──────── LISTED ENTRIES

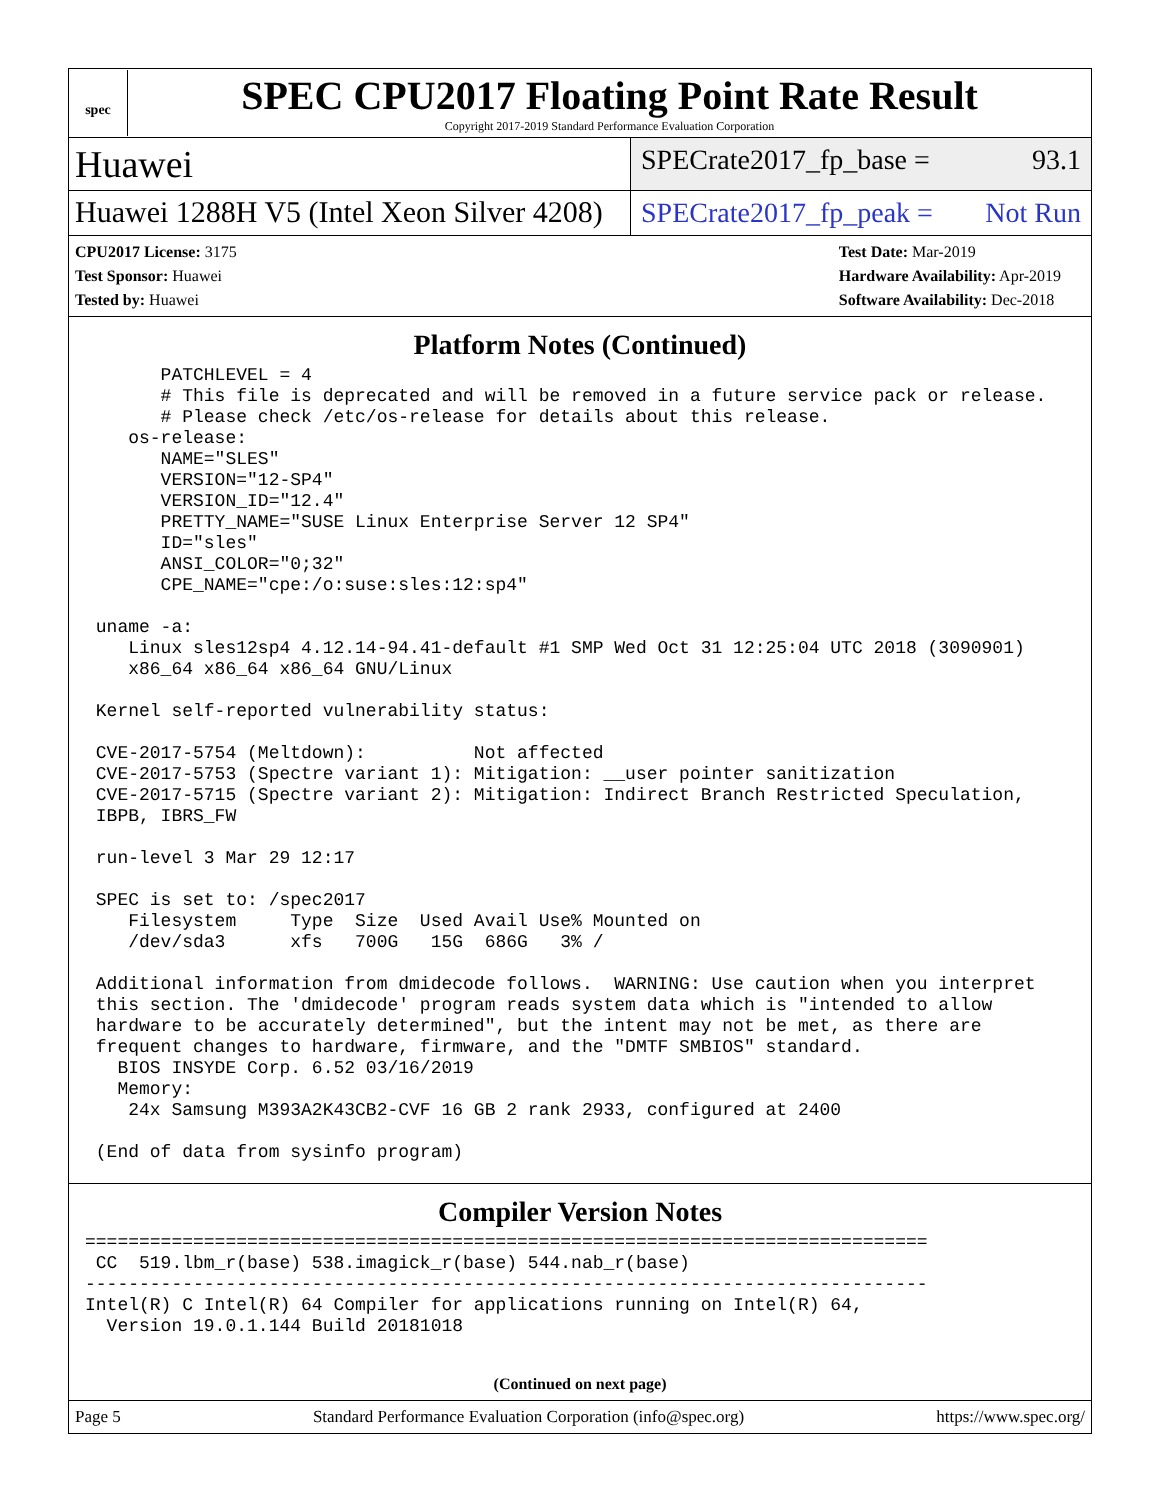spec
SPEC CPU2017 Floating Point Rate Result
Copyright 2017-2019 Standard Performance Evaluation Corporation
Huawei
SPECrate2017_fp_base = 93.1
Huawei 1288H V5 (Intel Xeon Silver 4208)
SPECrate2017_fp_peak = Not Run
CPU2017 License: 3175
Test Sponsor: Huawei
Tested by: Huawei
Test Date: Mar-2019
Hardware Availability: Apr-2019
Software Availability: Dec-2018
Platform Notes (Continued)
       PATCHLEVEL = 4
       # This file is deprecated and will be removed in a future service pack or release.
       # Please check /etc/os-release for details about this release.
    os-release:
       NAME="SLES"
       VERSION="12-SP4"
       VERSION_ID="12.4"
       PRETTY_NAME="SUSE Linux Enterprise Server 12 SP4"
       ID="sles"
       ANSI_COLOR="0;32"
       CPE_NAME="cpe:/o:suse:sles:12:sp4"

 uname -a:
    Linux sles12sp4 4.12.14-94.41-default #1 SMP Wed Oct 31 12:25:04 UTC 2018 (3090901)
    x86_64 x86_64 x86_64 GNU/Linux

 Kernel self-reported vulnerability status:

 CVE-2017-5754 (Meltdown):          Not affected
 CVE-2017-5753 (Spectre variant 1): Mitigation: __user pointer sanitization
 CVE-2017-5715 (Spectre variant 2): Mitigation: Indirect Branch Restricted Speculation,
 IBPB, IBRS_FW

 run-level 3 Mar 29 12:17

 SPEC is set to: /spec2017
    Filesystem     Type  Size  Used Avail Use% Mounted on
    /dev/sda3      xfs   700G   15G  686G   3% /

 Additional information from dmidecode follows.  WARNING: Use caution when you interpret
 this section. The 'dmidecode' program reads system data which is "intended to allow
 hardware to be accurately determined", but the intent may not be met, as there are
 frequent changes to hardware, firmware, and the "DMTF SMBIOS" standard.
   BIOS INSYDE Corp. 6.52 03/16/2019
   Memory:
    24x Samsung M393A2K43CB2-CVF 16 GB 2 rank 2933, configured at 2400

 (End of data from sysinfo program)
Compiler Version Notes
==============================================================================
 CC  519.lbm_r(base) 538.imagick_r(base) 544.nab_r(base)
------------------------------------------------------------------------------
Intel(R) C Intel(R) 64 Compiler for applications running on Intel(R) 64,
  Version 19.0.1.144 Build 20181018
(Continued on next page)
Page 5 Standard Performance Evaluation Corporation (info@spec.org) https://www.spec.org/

────────────────
──────── LISTED ENTRIES

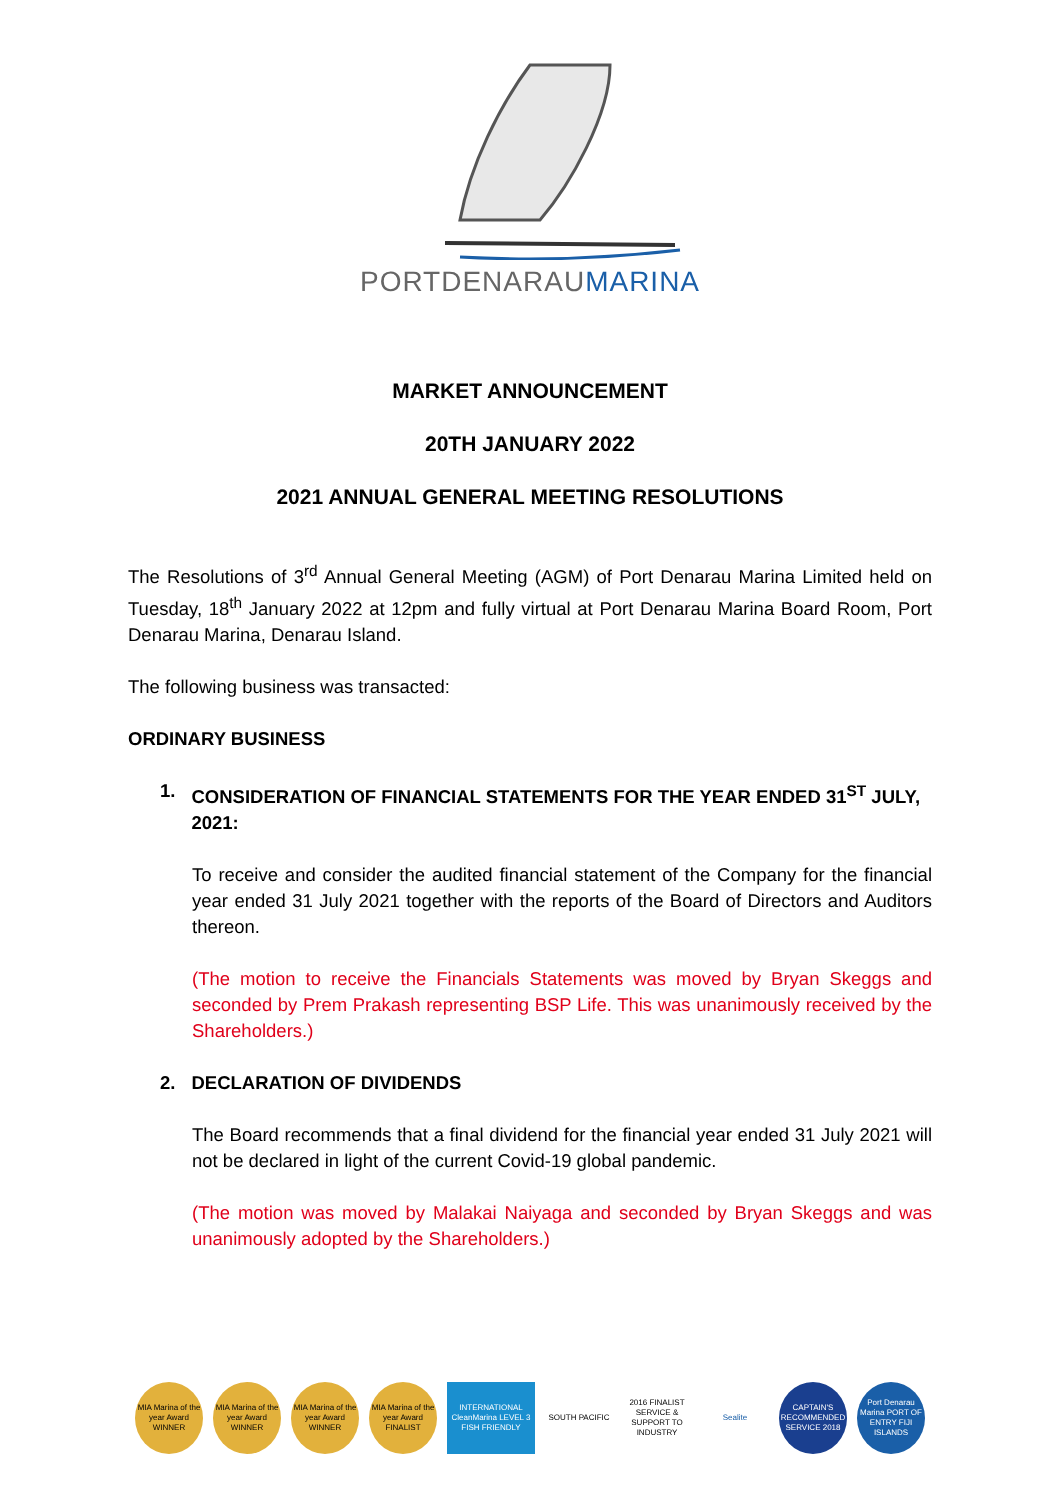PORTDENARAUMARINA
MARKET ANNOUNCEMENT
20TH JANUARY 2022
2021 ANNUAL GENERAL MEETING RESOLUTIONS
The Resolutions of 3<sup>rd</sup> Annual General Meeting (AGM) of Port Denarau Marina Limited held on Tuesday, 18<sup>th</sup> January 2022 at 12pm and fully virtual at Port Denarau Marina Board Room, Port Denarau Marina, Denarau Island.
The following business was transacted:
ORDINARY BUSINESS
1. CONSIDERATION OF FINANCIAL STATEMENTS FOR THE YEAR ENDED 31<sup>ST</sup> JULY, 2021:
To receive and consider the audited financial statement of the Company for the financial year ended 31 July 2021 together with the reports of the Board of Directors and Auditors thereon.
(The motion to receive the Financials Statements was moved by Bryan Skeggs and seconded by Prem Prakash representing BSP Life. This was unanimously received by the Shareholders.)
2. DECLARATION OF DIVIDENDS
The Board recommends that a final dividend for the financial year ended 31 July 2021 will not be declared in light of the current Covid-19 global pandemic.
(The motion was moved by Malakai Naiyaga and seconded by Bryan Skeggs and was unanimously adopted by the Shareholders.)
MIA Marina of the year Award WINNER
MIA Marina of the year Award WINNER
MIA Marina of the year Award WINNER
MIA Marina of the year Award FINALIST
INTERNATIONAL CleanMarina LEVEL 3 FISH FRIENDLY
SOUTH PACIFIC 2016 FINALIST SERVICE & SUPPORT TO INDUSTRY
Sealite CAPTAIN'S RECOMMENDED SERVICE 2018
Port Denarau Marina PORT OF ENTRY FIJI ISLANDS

────────────────

YOUR ASSIGNMENT: Whenever the string "variant" shows up in a line of the entries, copy that line.

RESULT OF THIS EXERCISE:
 CVE-2017-5753 (Spectre variant 1): Mitigation: __user pointer sanitization
 CVE-2017-5715 (Spectre variant 2): Mitigation: Indirect Branch Restricted Speculation,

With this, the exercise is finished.